TASK LIST
1. In the discussion of the Tripods books below, rewrite the paragraph beginning "I read the books in elementary school" as a short bulleted list that keeps its main facts.
2. Resume the discussion of the Tripods books below, starting right after its last sentence.

TEXT FOR ANALYSIS

The ones left free of Tripod influence were naturally immune, plus maybe a few off-the-grid types. Definitely in the prequel some people just didn't fall victim to the original kind control broadcasts even if they watched them.
posted by edd at 4:09 PM on April 16


I think the prequel also contains a scene or two that originally appeared in the TV series? The man with the bowler hat is a very vague memory?
posted by edd at 4:10 PM on April 16


I read the books in elementary school, amidst Star Trek novelizations (James Blish's), Earthsea (LeGuin), and Bradbury. The first one terrified me - the scene of digging out the tracker might have been the first body torture or horror I ever read.

Like wildblueyonder, the concluding politics were very instructive to me.

Decades went my. I became a parent. Our eldest (a girl) was only mildly interested in Tripods, and didn't get in. Our youngest (a boy) was passionate about the series. He snagged that 4th book (the prequel), which I found relatively light, but did enjoy the use of tv to cow a populace. Son also tracked down YouTube clips - first time I'd seen them.
posted by doctornemo at 4:12 PM on April 16


Also, for those who saw this on TV, did they leave that part out or include it?

The prequel was published in 1988, several years after the TV show was broadcast (1984-85).

RECORD EXTRACTS
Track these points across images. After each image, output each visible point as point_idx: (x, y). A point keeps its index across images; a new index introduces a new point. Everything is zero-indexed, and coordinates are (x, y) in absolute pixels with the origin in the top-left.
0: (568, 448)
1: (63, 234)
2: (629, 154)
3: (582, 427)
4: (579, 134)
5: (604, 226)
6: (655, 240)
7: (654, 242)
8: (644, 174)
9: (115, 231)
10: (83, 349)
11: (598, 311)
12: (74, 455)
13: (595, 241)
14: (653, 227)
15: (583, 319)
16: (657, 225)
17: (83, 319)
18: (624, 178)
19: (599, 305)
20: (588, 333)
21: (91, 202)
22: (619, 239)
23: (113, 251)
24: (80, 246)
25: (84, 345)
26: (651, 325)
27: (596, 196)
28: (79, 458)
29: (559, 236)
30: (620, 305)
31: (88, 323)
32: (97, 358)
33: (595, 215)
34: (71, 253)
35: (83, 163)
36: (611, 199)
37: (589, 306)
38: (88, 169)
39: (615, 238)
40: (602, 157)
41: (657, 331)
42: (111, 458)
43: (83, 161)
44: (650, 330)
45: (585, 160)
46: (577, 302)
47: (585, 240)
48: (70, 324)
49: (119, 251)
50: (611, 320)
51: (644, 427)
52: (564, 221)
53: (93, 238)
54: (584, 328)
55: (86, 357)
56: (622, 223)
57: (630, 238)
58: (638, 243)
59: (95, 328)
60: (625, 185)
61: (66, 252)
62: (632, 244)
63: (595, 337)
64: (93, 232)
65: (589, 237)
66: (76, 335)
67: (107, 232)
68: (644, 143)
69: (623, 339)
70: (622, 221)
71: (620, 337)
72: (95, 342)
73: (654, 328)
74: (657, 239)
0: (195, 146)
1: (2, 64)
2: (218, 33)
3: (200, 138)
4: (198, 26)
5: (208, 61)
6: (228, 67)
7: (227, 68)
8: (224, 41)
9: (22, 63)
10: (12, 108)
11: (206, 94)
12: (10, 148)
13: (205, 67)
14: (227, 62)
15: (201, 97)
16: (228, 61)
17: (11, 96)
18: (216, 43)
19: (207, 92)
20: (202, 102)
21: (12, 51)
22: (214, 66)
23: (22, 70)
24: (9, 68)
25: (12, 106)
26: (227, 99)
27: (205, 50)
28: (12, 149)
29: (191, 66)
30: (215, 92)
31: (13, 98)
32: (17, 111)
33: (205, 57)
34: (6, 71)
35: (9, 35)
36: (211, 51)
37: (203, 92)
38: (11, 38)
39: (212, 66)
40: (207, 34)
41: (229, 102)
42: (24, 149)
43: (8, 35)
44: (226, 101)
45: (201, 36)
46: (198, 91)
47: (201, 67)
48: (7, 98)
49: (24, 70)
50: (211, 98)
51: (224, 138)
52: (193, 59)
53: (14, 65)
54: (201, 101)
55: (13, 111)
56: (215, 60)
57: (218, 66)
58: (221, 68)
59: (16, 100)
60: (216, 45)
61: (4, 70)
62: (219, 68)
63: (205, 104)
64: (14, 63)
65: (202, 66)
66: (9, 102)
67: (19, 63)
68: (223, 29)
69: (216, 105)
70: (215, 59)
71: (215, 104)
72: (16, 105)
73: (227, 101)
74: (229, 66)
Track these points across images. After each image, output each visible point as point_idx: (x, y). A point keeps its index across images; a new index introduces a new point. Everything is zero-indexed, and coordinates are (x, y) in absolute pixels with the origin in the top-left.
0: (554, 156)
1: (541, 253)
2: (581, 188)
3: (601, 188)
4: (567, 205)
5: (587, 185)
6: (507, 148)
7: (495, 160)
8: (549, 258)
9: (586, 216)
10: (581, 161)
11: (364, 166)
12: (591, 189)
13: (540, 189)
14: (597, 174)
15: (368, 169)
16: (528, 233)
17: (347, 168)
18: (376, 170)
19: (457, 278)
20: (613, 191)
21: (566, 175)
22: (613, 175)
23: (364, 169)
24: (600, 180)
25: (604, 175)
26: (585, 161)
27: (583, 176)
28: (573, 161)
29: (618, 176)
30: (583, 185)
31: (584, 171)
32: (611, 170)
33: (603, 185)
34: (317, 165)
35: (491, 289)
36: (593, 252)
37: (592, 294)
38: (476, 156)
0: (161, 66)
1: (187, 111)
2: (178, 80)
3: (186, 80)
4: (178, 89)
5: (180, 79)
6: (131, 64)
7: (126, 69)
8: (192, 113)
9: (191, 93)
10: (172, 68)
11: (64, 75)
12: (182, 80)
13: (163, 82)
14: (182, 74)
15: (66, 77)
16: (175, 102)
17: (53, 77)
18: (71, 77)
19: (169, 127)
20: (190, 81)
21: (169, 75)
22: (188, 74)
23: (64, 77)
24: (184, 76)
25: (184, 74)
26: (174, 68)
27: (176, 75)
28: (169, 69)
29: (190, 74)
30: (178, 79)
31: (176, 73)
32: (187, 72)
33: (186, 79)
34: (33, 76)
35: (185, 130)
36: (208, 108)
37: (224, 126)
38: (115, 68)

OUTPUTS FOR THE TASKS
1.
- The writer read the books in elementary school, alongside James Blish's Star Trek novelizations, LeGuin's Earthsea, and Bradbury.
- The first book terrified the writer.
- Its scene of digging out the tracker may have been the first body torture or horror the writer ever read.

2.
I guess you are hinting that perhaps the "prequel" did include this hint or perhaps expanded on it? To clarify, I never read the prequel. I read the original, 1967 books, in or around 1977. One of those original 1967 books, as I recall it, hinted that TV was the instrument used by the aliens to first take control of the minds of the Earthlings. So, my question was whether, inthe early 1980s, the TV show version included any mention of the idea that TV was a tool to brainwash its viewers. That would amuse me if it had.
posted by JimInLoganSquare at 4:12 PM on April 16


On rewatching I must have conflated the first scene of the TV series with a scene in the prequel but they weren't the same.

Think my imagination when reading books back then was a lot stronger too...
posted by edd at 4:24 PM on April 16


Hmm. I've been wondering for years about a book I started one day in the library and maybe this was it. It was apocalyptic sci-fi, probably British, about young boys, and I always knew it wasn't The (Day of The) Triffids, but yet that stuck in my mind. Maybe it was this one?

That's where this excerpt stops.